Die umliegenden Länder kritisieren den Schweizer Entscheid.

Italien
«Joints bei Tageslicht im Tempel des Kapitalismus und der internationalen Finanz», kommentiert die italienische Tageszeitung «La Repubblica» den Entscheid aus Bern. Einst war die Legalisierung vom inzwischen verstorbenen Ex-Premier Bettino Craxi gefordert worden, doch nach wie vor sind die «spinelli» (Joints) strafbar. Emma Bonnino von den Radikalen ist deshalb erfreut über die Schweizer Entscheidung: «Gott sei Dank, ich hoffe, auch die italienische Regierung macht bald denselben Schritt.»

Österreich
In Österreich ist Drogenliberalisierung trotz Schweizer Vorstoss kein Thema. Angst vor steigendem Marihuana-Import aus der Schweiz hat man im Innenministerium in Wien auf jeden Fall nicht. «Wir haben dort gerade die ersten gemischten Streifen vorgestellt, die Zusammenarbeit zwischen den Vorarlberger und den Schweizer Kollegen klappt bestens», sagt der Sprecher des österreichischen Innenministers Ernst Strasser.

Deutschland
Auf scharfe Kritik stösst die neue Schweizer Drogenpolitik in Deutschland. Bern wagt sich nach der Meinung der Drogenbeauftragten der Bundesregierung, Marion Caspers-Merk, «sehr weit vor». Die Schweiz drücke sich um eine «seriöse Abschätzung der Auswirkung dieser Politik auf die Nachbarländer», sagt Caspers. «In Deutschland beobachten wir immer mehr junge Menschen, die sehr exzessiv Haschisch rauchen und dann erhebliche psychische und gesundheitliche Probleme bekommen.» Hintergrund ist die rigide deutsche Drogenpolitik.

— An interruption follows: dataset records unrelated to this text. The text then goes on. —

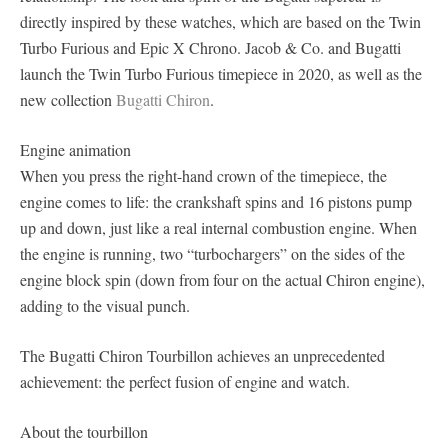
directly inspired by these watches, which are based on the Twin
Turbo Furious and Epic X Chrono. Jacob & Co. and Bugatti
launch the Twin Turbo Furious timepiece in 2020, as well as the
new collection
Bugatti Chiron
.
Engine animation
When you press the right-hand crown of the timepiece, the
engine comes to life: the crankshaft spins and 16 pistons pump
up and down, just like a real internal combustion engine. When
the engine is running, two “turbochargers” on the sides of the
engine block spin (down from four on the actual Chiron engine),
adding to the visual punch.
The Bugatti Chiron Tourbillon achieves an unprecedented
achievement: the perfect fusion of engine and watch.
About the tourbillon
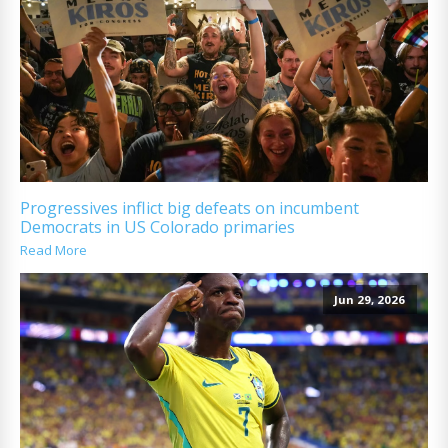
Progressives inflict big defeats on incumbent
Democrats in US Colorado primaries
Read More
Jun 29, 2026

Schleswig-Holstein toleriert zwar den Cannabis-Besitz von bis zu 30 Gramm, in Bayern oder Baden-Württemberg sind es nur sechs Gramm.

Frankreich
Am Dienstag liess die Presseabteilung aus dem Elysée-Palast in Paris verlauten, man wolle «keinen Kommentar» zu den Schweizer Liberalisierungsideen abgeben, und verwies auf die Aussage von Präsident Jacques Chirac, der ein scharfer Gegner der Drogenliberalisierung ist: «Es gibt keine Prävention ohne Pädagogik. Und es gibt keine Pädagogik ohne Verbote.»


Vorbild Niederlande

Bitte ein Duftsäcklein

Die Schweiz will von der zwanzigjährigen Erfahrung des liberalen Holland profitieren.

Mit der Hanfliberalisierung orientiert sich die Schweiz vor allem am Vorbild Niederlande. Seit gut 20 Jahren ist dort der Konsum von Haschisch und Cannabis erlaubt - mit Einschränkungen. Bis zu 5 Gramm dürfen pro Person für den Eigenkonsum verkauft werden. Beschaffung und Handel im grösseren Stil bleiben dagegen verboten. Trotzdem werden noch immer rund 800 Coffee-Shops geduldet, die den Stoff verkaufen. 1995 waren es noch 1800 Shops gewesen. Auf Grund der Kritik aus dem Ausland wurde damals die liberale Drogenpolitik verschärft und die zulässige Verkaufsmenge in den Coffee-Shops von 30 auf 5 Gramm gesenkt.

Für die Shops gelten heute noch schärfere Einschränkungen, die auch die Schweiz übernehmen will: So sollen die Hanfläden nicht für Cannabis-Produkte werben und keine Personen unter 18 Jahren bedienen dürfen.